▸ DESCRIPTION OF THE TASK
Could you please write out each line of the records exactly, minus the pictures?

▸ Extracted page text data

▬▬▬▬▬▬▬▬▬▬

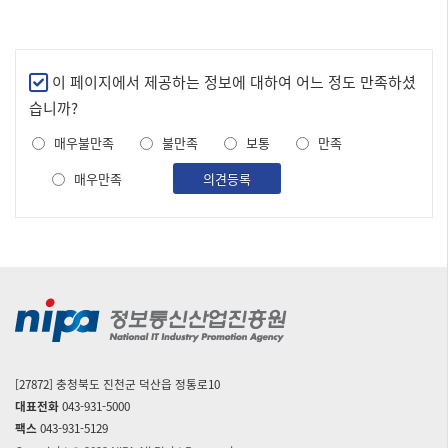
만
이 페이지에서 제공하는 정보에 대하여 어느 정도 만족하셨
족
습니까?
도
매우불만족
불만족
보통
만족
조
사
매우만족
의견등록
[27872] 충청북도 진천군 덕산읍 정통로10
대표전화
043-931-5000
팩스
043-931-5129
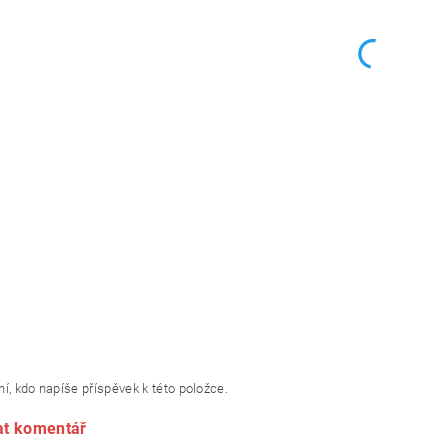
í, kdo napíše příspěvek k této položce.
at komentář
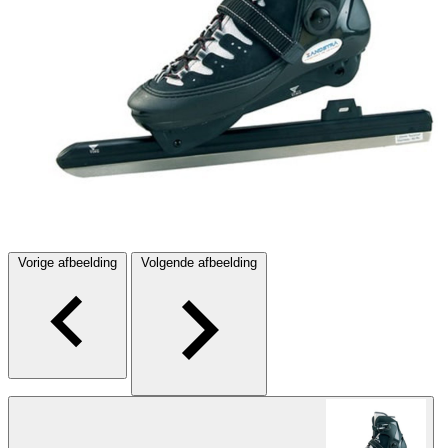
Vorige afbeelding
Volgende afbeelding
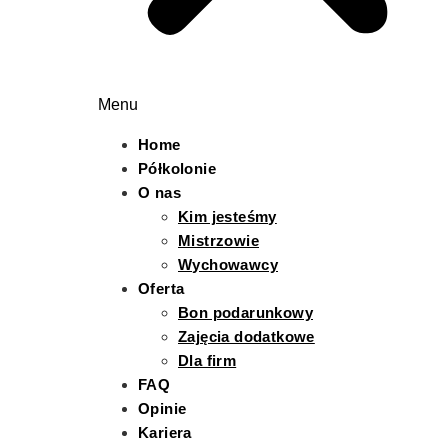
Menu
Home
Półkolonie
O nas
Kim jesteśmy
Mistrzowie
Wychowawcy
Oferta
Bon podarunkowy
Zajęcia dodatkowe
Dla firm
FAQ
Opinie
Kariera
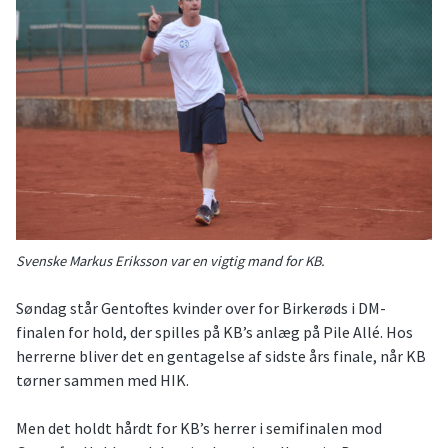
Svenske Markus Eriksson var en vigtig mand for KB.
Søndag står Gentoftes kvinder over for Birkerøds i DM-
finalen for hold, der spilles på KB’s anlæg på Pile Allé. Hos
herrerne bliver det en gentagelse af sidste års finale, når KB
tørner sammen med HIK.
Men det holdt hårdt for KB’s herrer i semifinalen mod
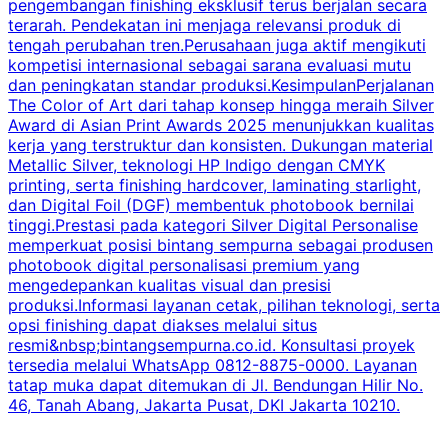
pengembangan finishing eksklusif terus berjalan secara
p
terarah. Pendekatan ini menjaga relevansi produk di
s
tengah perubahan tren.Perusahaan juga aktif mengikuti
a
kompetisi internasional sebagai sarana evaluasi mutu
p
dan peningkatan standar produksi.KesimpulanPerjalanan
b
The Color of Art dari tahap konsep hingga meraih Silver
Award di Asian Print Awards 2025 menunjukkan kualitas
m
kerja yang terstruktur dan konsisten. Dukungan material
Metallic Silver, teknologi HP Indigo dengan CMYK
d
printing, serta finishing hardcover, laminating starlight,
a
dan Digital Foil (DGF) membentuk photobook bernilai
s
tinggi.Prestasi pada kategori Silver Digital Personalise
memperkuat posisi bintang sempurna sebagai produsen
m
photobook digital personalisasi premium yang
mengedepankan kualitas visual dan presisi
produksi.Informasi layanan cetak, pilihan teknologi, serta
r
opsi finishing dapat diakses melalui situs
resmi&nbsp;bintangsempurna.co.id. Konsultasi proyek
tersedia melalui WhatsApp 0812-8875-0000. Layanan
tatap muka dapat ditemukan di Jl. Bendungan Hilir No.
46, Tanah Abang, Jakarta Pusat, DKI Jakarta 10210.
i
m
K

▬▬▬▬▬▬▬▬▬▬

▸ RESULT BELOW
만
이 페이지에서 제공하는 정보에 대하여 어느 정도 만족하셨
족
습니까?
도
매우불만족
불만족
보통
만족
조
사
매우만족
의견등록
[27872] 충청북도 진천군 덕산읍 정통로10
대표전화
043-931-5000
팩스
043-931-5129
í, kdo napíše příspěvek k této položce.
at komentář
Vorige afbeelding
Volgende afbeelding
Menu
Home
Półkolonie
O nas
Kim jesteśmy
Mistrzowie
Wychowawcy
Oferta
Bon podarunkowy
Zajęcia dodatkowe
Dla firm
FAQ
Opinie
Kariera
Svenske Markus Eriksson var en vigtig mand for KB.
Søndag står Gentoftes kvinder over for Birkerøds i DM-
finalen for hold, der spilles på KB’s anlæg på Pile Allé. Hos
herrerne bliver det en gentagelse af sidste års finale, når KB
tørner sammen med HIK.
Men det holdt hårdt for KB’s herrer i semifinalen mod
pengembangan finishing eksklusif terus berjalan secara
p
terarah. Pendekatan ini menjaga relevansi produk di
s
tengah perubahan tren.Perusahaan juga aktif mengikuti
a
kompetisi internasional sebagai sarana evaluasi mutu
p
dan peningkatan standar produksi.KesimpulanPerjalanan
b
The Color of Art dari tahap konsep hingga meraih Silver
Award di Asian Print Awards 2025 menunjukkan kualitas
m
kerja yang terstruktur dan konsisten. Dukungan material
Metallic Silver, teknologi HP Indigo dengan CMYK
d
printing, serta finishing hardcover, laminating starlight,
a
dan Digital Foil (DGF) membentuk photobook bernilai
s
tinggi.Prestasi pada kategori Silver Digital Personalise
memperkuat posisi bintang sempurna sebagai produsen
m
photobook digital personalisasi premium yang
mengedepankan kualitas visual dan presisi
produksi.Informasi layanan cetak, pilihan teknologi, serta
r
opsi finishing dapat diakses melalui situs
resmi&nbsp;bintangsempurna.co.id. Konsultasi proyek
tersedia melalui WhatsApp 0812-8875-0000. Layanan
tatap muka dapat ditemukan di Jl. Bendungan Hilir No.
46, Tanah Abang, Jakarta Pusat, DKI Jakarta 10210.
i
m
K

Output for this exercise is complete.